Task directions » The goal is to restate all of the records below word for word.

============================================================

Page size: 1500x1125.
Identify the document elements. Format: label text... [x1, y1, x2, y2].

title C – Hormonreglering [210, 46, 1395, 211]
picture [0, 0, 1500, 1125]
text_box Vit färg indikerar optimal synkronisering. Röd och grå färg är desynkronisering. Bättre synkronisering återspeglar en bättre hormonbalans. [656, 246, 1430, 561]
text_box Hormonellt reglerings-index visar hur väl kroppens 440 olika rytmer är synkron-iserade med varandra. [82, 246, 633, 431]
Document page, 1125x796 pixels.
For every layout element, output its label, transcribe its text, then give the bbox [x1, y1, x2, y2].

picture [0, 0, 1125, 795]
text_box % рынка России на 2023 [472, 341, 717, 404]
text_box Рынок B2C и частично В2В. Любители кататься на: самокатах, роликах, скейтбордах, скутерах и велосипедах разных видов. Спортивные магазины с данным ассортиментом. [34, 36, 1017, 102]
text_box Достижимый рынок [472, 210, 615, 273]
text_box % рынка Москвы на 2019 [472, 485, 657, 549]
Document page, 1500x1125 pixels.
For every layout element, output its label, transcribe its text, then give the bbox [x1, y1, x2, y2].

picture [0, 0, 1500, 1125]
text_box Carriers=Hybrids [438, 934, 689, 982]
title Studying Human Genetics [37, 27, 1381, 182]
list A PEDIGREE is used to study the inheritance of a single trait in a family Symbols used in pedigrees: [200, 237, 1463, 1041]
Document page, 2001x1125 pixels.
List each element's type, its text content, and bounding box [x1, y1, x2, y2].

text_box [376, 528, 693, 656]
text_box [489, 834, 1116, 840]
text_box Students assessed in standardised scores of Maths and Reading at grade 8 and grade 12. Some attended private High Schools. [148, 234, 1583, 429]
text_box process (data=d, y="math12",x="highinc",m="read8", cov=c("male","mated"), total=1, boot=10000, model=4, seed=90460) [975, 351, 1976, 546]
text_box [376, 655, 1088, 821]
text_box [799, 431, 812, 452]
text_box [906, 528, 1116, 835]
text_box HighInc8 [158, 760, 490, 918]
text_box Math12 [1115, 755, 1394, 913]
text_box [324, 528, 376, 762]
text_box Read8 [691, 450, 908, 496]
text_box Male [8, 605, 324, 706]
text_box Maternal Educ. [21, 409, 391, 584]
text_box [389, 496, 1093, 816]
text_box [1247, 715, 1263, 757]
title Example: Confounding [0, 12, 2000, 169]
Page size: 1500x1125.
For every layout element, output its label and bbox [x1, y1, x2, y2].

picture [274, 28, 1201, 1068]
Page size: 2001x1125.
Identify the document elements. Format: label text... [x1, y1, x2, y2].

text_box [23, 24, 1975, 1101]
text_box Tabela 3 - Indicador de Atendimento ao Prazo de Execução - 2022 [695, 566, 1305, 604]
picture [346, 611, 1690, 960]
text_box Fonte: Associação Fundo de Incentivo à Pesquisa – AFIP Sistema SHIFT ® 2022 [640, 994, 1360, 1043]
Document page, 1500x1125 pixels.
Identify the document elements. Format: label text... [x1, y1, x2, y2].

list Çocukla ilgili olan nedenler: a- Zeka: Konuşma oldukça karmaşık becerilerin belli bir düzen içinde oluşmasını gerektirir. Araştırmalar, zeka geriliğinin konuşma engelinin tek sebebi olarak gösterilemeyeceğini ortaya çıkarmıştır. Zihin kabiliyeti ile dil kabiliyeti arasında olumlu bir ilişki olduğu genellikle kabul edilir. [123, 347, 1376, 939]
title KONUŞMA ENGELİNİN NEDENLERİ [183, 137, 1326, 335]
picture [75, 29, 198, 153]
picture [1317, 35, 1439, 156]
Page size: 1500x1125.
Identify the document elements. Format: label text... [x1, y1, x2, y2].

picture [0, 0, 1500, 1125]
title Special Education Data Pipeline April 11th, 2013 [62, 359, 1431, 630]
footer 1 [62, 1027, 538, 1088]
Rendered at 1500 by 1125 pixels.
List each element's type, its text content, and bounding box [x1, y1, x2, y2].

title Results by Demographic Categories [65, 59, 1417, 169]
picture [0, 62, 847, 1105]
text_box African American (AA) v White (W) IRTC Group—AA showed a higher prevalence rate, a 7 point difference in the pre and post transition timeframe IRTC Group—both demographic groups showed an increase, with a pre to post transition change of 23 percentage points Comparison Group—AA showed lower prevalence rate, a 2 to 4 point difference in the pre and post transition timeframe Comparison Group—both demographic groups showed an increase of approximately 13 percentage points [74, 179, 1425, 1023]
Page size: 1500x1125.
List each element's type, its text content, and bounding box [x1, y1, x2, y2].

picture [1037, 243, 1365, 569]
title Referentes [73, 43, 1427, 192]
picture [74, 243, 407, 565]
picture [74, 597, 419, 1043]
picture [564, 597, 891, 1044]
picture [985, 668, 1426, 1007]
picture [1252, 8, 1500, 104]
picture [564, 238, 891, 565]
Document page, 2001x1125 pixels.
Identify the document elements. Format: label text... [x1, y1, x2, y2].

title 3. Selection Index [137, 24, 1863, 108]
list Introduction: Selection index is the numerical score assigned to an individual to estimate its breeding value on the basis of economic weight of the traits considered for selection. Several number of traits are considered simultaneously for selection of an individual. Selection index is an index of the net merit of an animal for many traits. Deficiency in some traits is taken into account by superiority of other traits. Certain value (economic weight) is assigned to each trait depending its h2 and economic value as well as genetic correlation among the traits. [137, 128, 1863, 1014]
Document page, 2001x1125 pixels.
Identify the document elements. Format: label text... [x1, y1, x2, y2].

============================================================

Solution for this exercise »
Page size: 1500x1125.
Identify the document elements. Format: label text... [x1, y1, x2, y2].

title C – Hormonreglering [210, 46, 1395, 211]
picture [0, 0, 1500, 1125]
text_box Vit färg indikerar optimal synkronisering. Röd och grå färg är desynkronisering. Bättre synkronisering återspeglar en bättre hormonbalans. [656, 246, 1430, 561]
text_box Hormonellt reglerings-index visar hur väl kroppens 440 olika rytmer är synkron-iserade med varandra. [82, 246, 633, 431]
Document page, 1125x796 pixels.
For every layout element, output its label, transcribe its text, then give the bbox [x1, y1, x2, y2].

picture [0, 0, 1125, 795]
text_box % рынка России на 2023 [472, 341, 717, 404]
text_box Рынок B2C и частично В2В. Любители кататься на: самокатах, роликах, скейтбордах, скутерах и велосипедах разных видов. Спортивные магазины с данным ассортиментом. [34, 36, 1017, 102]
text_box Достижимый рынок [472, 210, 615, 273]
text_box % рынка Москвы на 2019 [472, 485, 657, 549]
Document page, 1500x1125 pixels.
For every layout element, output its label, transcribe its text, then give the bbox [x1, y1, x2, y2].

picture [0, 0, 1500, 1125]
text_box Carriers=Hybrids [438, 934, 689, 982]
title Studying Human Genetics [37, 27, 1381, 182]
list A PEDIGREE is used to study the inheritance of a single trait in a family Symbols used in pedigrees: [200, 237, 1463, 1041]
Document page, 2001x1125 pixels.
List each element's type, its text content, and bounding box [x1, y1, x2, y2].

text_box [376, 528, 693, 656]
text_box [489, 834, 1116, 840]
text_box Students assessed in standardised scores of Maths and Reading at grade 8 and grade 12. Some attended private High Schools. [148, 234, 1583, 429]
text_box process (data=d, y="math12",x="highinc",m="read8", cov=c("male","mated"), total=1, boot=10000, model=4, seed=90460) [975, 351, 1976, 546]
text_box [376, 655, 1088, 821]
text_box [799, 431, 812, 452]
text_box [906, 528, 1116, 835]
text_box HighInc8 [158, 760, 490, 918]
text_box Math12 [1115, 755, 1394, 913]
text_box [324, 528, 376, 762]
text_box Read8 [691, 450, 908, 496]
text_box Male [8, 605, 324, 706]
text_box Maternal Educ. [21, 409, 391, 584]
text_box [389, 496, 1093, 816]
text_box [1247, 715, 1263, 757]
title Example: Confounding [0, 12, 2000, 169]
Page size: 1500x1125.
For every layout element, output its label and bbox [x1, y1, x2, y2].

picture [274, 28, 1201, 1068]
Page size: 2001x1125.
Identify the document elements. Format: label text... [x1, y1, x2, y2].

text_box [23, 24, 1975, 1101]
text_box Tabela 3 - Indicador de Atendimento ao Prazo de Execução - 2022 [695, 566, 1305, 604]
picture [346, 611, 1690, 960]
text_box Fonte: Associação Fundo de Incentivo à Pesquisa – AFIP Sistema SHIFT ® 2022 [640, 994, 1360, 1043]
Document page, 1500x1125 pixels.
Identify the document elements. Format: label text... [x1, y1, x2, y2].

list Çocukla ilgili olan nedenler: a- Zeka: Konuşma oldukça karmaşık becerilerin belli bir düzen içinde oluşmasını gerektirir. Araştırmalar, zeka geriliğinin konuşma engelinin tek sebebi olarak gösterilemeyeceğini ortaya çıkarmıştır. Zihin kabiliyeti ile dil kabiliyeti arasında olumlu bir ilişki olduğu genellikle kabul edilir. [123, 347, 1376, 939]
title KONUŞMA ENGELİNİN NEDENLERİ [183, 137, 1326, 335]
picture [75, 29, 198, 153]
picture [1317, 35, 1439, 156]
Page size: 1500x1125.
Identify the document elements. Format: label text... [x1, y1, x2, y2].

picture [0, 0, 1500, 1125]
title Special Education Data Pipeline April 11th, 2013 [62, 359, 1431, 630]
footer 1 [62, 1027, 538, 1088]
Rendered at 1500 by 1125 pixels.
List each element's type, its text content, and bounding box [x1, y1, x2, y2].

title Results by Demographic Categories [65, 59, 1417, 169]
picture [0, 62, 847, 1105]
text_box African American (AA) v White (W) IRTC Group—AA showed a higher prevalence rate, a 7 point difference in the pre and post transition timeframe IRTC Group—both demographic groups showed an increase, with a pre to post transition change of 23 percentage points Comparison Group—AA showed lower prevalence rate, a 2 to 4 point difference in the pre and post transition timeframe Comparison Group—both demographic groups showed an increase of approximately 13 percentage points [74, 179, 1425, 1023]
Page size: 1500x1125.
List each element's type, its text content, and bounding box [x1, y1, x2, y2].

picture [1037, 243, 1365, 569]
title Referentes [73, 43, 1427, 192]
picture [74, 243, 407, 565]
picture [74, 597, 419, 1043]
picture [564, 597, 891, 1044]
picture [985, 668, 1426, 1007]
picture [1252, 8, 1500, 104]
picture [564, 238, 891, 565]
Document page, 2001x1125 pixels.
Identify the document elements. Format: label text... [x1, y1, x2, y2].

title 3. Selection Index [137, 24, 1863, 108]
list Introduction: Selection index is the numerical score assigned to an individual to estimate its breeding value on the basis of economic weight of the traits considered for selection. Several number of traits are considered simultaneously for selection of an individual. Selection index is an index of the net merit of an animal for many traits. Deficiency in some traits is taken into account by superiority of other traits. Certain value (economic weight) is assigned to each trait depending its h2 and economic value as well as genetic correlation among the traits. [137, 128, 1863, 1014]
Document page, 2001x1125 pixels.
Identify the document elements. Format: label text... [x1, y1, x2, y2].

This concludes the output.